6. Risks & trade-offs

  • Worker egress. The worker container needs outbound HTTPS to YouTube. Fine in the current homelab; will fail in a locked-down cluster. Documented in the implementation plan.
  • yt-dlp drift. YouTube changes break old yt-dlp versions every few weeks. The Alpine package lags upstream by days. Fix is to rebuild the worker image. We do not auto-update inside the running container — too risky for an offline / locked-down deploy.

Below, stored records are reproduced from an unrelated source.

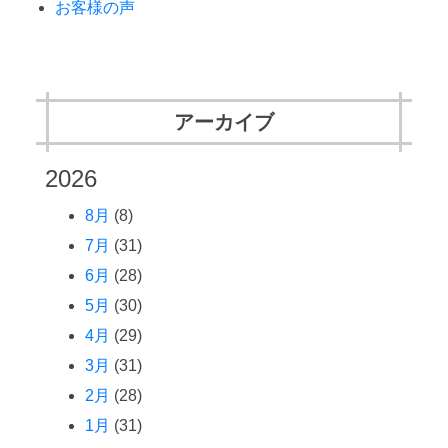
お客様の声
アーカイブ
2026
8月
(8)
7月
(31)
6月
(28)
5月
(30)
4月
(29)
3月
(31)
2月
(28)
1月
(31)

If imports start failing en masse, the runbook is docker compose build worker && docker compose up -d worker.
  • Single-URL UX feels light. That is deliberate for v1. Adding multi-URL paste and playlist expansion are both small follow-ups once the single-URL path is stable.
  • No copyright enforcement. We rely on the one-line notice in the UI. If misuse becomes a real concern, the next step would be an admin allowlist of domains or a per-user import quota — not in this spec.
  • filename = url placeholder. Briefly, the asset row in the Library shows the URL as the name. The worker overwrites it within seconds for a successful import. Acceptable; the Library already handles "ingesting" assets with placeholder names from the upload path.

7. Acceptance

The feature is done when:

  • A user can navigate to Ingest → YouTube, paste a public YouTube URL, pick a project, click Import, and within a minute or two see the asset appear in the Library with proxy and thumbnail.
  • A failed import (private video, removed video, bogus URL) shows a clear error message on both the YouTube screen's queue row and the Jobs screen.
  • The Jobs screen lists "YouTube" jobs alongside Proxy / Thumbnail / Conform, with Retry working.
  • source_url is populated on the imported asset row.
  • Image rebuild + docker compose up -d worker is the documented recovery path if YouTube changes break yt-dlp.